Millions of people in north could face tough new measures from next week, amid fears that hospitals could be overwhelmed if action is not taken to curb the spike in Covid-19 infections.
Health Secretary Matt Hancock has held talks with local leaders in the North West who are expecting restrictions imminently, according to The Times.
The paper claimed the Treasury was drawing up a compensation package for businesses forced to close as part of the clampdown.
However, these may not be ready in time for the new restrictions which could be introduced as early as Monday.
Downing Street and the Department of Health and Social Care both declined to comment on the reports.
The move, if confirmed, would however be another body blow for the hard-pressed hospitality industry in the regions already reeling from the imposition of the controversial 10pm curfew.
Chancellor Rishi Sunak is finalising a package of financial support for the sector, the Financial Times reported, amid fears of a fresh wave of job losses.
It comes as Nicola Sturgeon announced strict new rules for central Scotland, which will see the area’s hospitality sector largely shut down for 16 days.
Cases are continuing to surge across the UK, with confirmed infections rising by 14,162 on Wednesday and a further 70 deaths recorded.
Downing Street has indicated that it is ready to implement further restrictions in England if necessary, saying: “We are seeing coronavirus cases rising across the country but they are rising faster in the North East and the North West and that is concerning.
“We will not hesitate to take further action in the areas where cases and hospitalisations are rising significantly in order to protect communities, protect the NHS and to save lives.”
A new three-tier system could be introduced for local lockdowns, offering more funding to support harder-hit areas, according to the BBC.
Boris Johnson could set out the categories – reportedly nicknamed the “rule of three” – at the start of next week.
Tier one would cover current social distancing measures and the so-called “rule of six”, The Sun claimed.
Areas in tier two would see a ban on households mixing, and tier three areas – the worst hit – would see hospitality venues temporarily shut down.
A memo seen by the BBC also suggests local authorities placed into tiers two or three would receive additional funds to help support affected residents and businesses.
They would get £1 per head of population if placed into tier two and £2 per head for tier three, according to the corporation.
In England, Nottinghamshire looks set to be the latest area to face new restrictions following a surge in infections.
The prospect of new measures comes amid growing unrest over the existing controls – including among Conservative MPs.

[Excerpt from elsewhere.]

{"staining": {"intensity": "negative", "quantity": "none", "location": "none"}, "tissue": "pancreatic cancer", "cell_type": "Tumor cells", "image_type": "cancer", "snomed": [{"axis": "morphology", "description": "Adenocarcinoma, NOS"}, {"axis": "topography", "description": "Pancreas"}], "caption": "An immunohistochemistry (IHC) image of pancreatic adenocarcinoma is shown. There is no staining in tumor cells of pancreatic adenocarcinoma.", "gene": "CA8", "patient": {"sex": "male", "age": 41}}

Earlier on Wednesday, Mr Johnson and Labour leader Sir Keir Starmer clashed over localised restrictions at Prime Minister’s Questions.
Sir Keir questioned why constituencies including the PM’s in west London were spared extra curbs while northern seats with lower levels of coronavirus were hit with harsh measures.
“The Prime Minister can’t explain why an area goes into restrictions, he can’t explain what the different restrictions are, and he can’t explain how restrictions end,” Sir Keir said.
“This is getting ridiculous.”
But Mr Johnson insisted the Government would “continue with our package to suppress the virus not just nationally but locally and regionally as well”.
However, the recent surge in cases has led to warnings from leaders of northern cities that local restrictions are failing.
The leaders of Leeds, Manchester and Newcastle city councils – Judith Blake, Sir Richard Leese and Nick Forbes – joined Liverpool mayor Joe Anderson in writing to the Health Secretary to say they are “extremely concerned” about the rise in cases.
“The existing restrictions are not working, confusing for the public and some, like the 10pm rule, are counterproductive,” the Labour politicians wrote.
They called for additional powers to punish those who break rules, for new restrictions to be developed by police, council and public health experts, and for a locally controlled test and trace system.
“We want to be clear, however, that we do not support further economic lockdowns,” the leaders added.